To further the debate here is the origional Jack Layton article, reproduced under the Fair Dealings Provisions of the Copyright Act.
To further the debate here is the origional Jack Layton article, reproduced under the Fair Dealings Provisions of the Copyright Act.
Why Canada must review mission
Sep. 26, 2006. 01:00 AM
JACK LAYTON
Debate over Canada's combat role in southern Afghanistan is growing. In the last few days, Canadians have had the opportunity to hear from Afghan President Hamid Karzai and Prime Minister Stephen Harper.
But who's listening to the millions of everyday Canadians who are reaching the conclusion that this is the wrong mission for Canada?
In his speech to the United Nations, Harper stepped up his efforts to justify the government's decision to extend this mission for, we now hear, as long as it takes.
The more we learn, the more it becomes clear that this mission is ill-defined, unbalanced and that Canada has no exit strategy. In short, this current mission is a strategic blunder by Harper, the Conservative government and the Liberals who helped them keep us there.
The Conservative government's insistence on a military solution to Afghanistan's insecurity is highly contestable.
Harper says Canadian troops must engage in warfare in Afghanistan to "eliminate the remnants of the Taliban regime once and for all."
This is not a view shared by Karzai who just this past Thursday told the U.S. Council on Foreign Relations, "Bombings in Afghanistan are no solution to the Taliban. You do not destroy terrorism by bombing villages."
Harper's stubborn and narrow approach to Afghanistan is a lift from President George Bush's tired playbook and one Canadians are having little difficulty seeing through.
Weeks ago, I called for the withdrawal of Canadian Forces from the combat mission in southern Afghanistan.
I called on the government to focus Canada's role on reconstruction, aid and development.
This mission is not balanced. It is overwhelmingly skewed toward military combat and away from development assistance and diplomatic efforts. In fact, for every dollar the Canadian government is spending in Afghanistan only 10 cents goes to reconstruction and aid, while 90 cents goes to the military.
It's not just everyday Canadians who are concerned about this mission. And certainly not just New Democrats.

_TASK 1_.
Print the rows word for word, starting at the first row and ending at the line that contains "What is the minimum value for one_cell?".
The article on Canada's mission in Afghanistan and the rows that come next are unrelated material.

_RECORDS SUPPLIED_.
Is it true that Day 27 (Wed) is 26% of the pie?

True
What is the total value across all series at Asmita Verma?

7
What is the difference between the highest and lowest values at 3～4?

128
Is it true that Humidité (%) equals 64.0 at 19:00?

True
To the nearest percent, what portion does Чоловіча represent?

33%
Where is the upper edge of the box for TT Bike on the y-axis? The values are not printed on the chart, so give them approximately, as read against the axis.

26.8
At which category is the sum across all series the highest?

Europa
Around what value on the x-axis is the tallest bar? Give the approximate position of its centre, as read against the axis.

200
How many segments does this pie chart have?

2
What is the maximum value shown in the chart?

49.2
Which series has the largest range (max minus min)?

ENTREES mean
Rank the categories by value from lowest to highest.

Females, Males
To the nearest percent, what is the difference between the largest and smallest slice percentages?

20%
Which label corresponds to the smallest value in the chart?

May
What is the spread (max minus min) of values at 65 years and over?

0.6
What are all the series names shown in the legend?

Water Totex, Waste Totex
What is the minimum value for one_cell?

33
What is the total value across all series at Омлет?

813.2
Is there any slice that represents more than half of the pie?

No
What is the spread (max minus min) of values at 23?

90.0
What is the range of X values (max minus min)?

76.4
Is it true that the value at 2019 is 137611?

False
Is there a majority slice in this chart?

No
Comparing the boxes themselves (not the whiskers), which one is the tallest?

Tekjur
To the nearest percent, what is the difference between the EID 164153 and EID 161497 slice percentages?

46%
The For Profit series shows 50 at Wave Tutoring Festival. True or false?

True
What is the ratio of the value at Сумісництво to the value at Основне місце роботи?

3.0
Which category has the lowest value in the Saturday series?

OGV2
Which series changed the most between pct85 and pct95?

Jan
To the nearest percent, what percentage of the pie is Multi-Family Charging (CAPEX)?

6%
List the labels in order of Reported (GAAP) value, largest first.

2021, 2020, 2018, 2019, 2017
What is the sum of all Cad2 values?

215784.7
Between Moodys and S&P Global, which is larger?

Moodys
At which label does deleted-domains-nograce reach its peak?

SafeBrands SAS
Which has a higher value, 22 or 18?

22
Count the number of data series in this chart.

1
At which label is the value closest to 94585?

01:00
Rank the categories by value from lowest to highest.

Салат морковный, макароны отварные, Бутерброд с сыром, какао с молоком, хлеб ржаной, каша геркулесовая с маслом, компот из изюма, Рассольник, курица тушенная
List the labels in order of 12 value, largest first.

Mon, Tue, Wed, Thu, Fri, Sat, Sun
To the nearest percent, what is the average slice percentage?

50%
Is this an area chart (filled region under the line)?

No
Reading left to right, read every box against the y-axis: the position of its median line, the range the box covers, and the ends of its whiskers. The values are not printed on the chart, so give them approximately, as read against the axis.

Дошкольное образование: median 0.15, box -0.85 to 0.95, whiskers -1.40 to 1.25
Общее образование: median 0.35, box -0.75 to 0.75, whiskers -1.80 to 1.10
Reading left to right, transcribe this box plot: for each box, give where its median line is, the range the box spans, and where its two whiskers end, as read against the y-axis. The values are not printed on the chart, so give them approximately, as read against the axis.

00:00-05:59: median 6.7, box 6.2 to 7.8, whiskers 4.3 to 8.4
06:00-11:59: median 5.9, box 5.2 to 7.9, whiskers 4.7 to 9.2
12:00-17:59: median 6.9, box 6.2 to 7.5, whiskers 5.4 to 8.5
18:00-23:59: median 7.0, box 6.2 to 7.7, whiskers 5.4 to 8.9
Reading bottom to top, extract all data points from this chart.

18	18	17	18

_TASK 2_.
Carry on the article about Canada's combat mission in Afghanistan from the point at which it stops.

_RESPONSE BOX 1_.
Is it true that Day 27 (Wed) is 26% of the pie?

True
What is the total value across all series at Asmita Verma?

7
What is the difference between the highest and lowest values at 3～4?

128
Is it true that Humidité (%) equals 64.0 at 19:00?

True
To the nearest percent, what portion does Чоловіча represent?

33%
Where is the upper edge of the box for TT Bike on the y-axis? The values are not printed on the chart, so give them approximately, as read against the axis.

26.8
At which category is the sum across all series the highest?

Europa
Around what value on the x-axis is the tallest bar? Give the approximate position of its centre, as read against the axis.

200
How many segments does this pie chart have?

2
What is the maximum value shown in the chart?

49.2
Which series has the largest range (max minus min)?

ENTREES mean
Rank the categories by value from lowest to highest.

Females, Males
To the nearest percent, what is the difference between the largest and smallest slice percentages?

20%
Which label corresponds to the smallest value in the chart?

May
What is the spread (max minus min) of values at 65 years and over?

0.6
What are all the series names shown in the legend?

Water Totex, Waste Totex
What is the minimum value for one_cell?

_RESPONSE BOX 2_.
Just last weekend Australia announced it was withdrawing its entire 200-strong special forces. Across Europe, member nations of NATO — including Germany, France, Italy and Turkey — are refusing to commit troops to the military offensive in Kandahar province where Canadian troops are stationed. With good reason: They share the NDP's unease about the viability of such an undefined and unbalanced mission.
Even those within the military are now expressing their concerns as well. Capt. Leo Docherty, a former aide-de—camp to a British commander, in an interview with the London Daily Telegraph called the NATO mission "grotesquely clumsy" and warned we have been "sucked into a problem unsolvable by military means." The mission, he added, has been "a textbook case of how to screw up a counter-insurgency."
Even Defence Minister Gordon O'Connor in March admitted that "there is no military solution there. The solution is economic."
Harper is arrogantly dismissing those who differ with his view of the world.
Perhaps Harper should listen to Najibullah Lafraie, the former foreign affairs minister in the pre-Taliban government who said: "If the international community wants to deny the Taliban and their allies an important recruiting tool, it must withdraw Western troops from Afghanistan as soon as possible."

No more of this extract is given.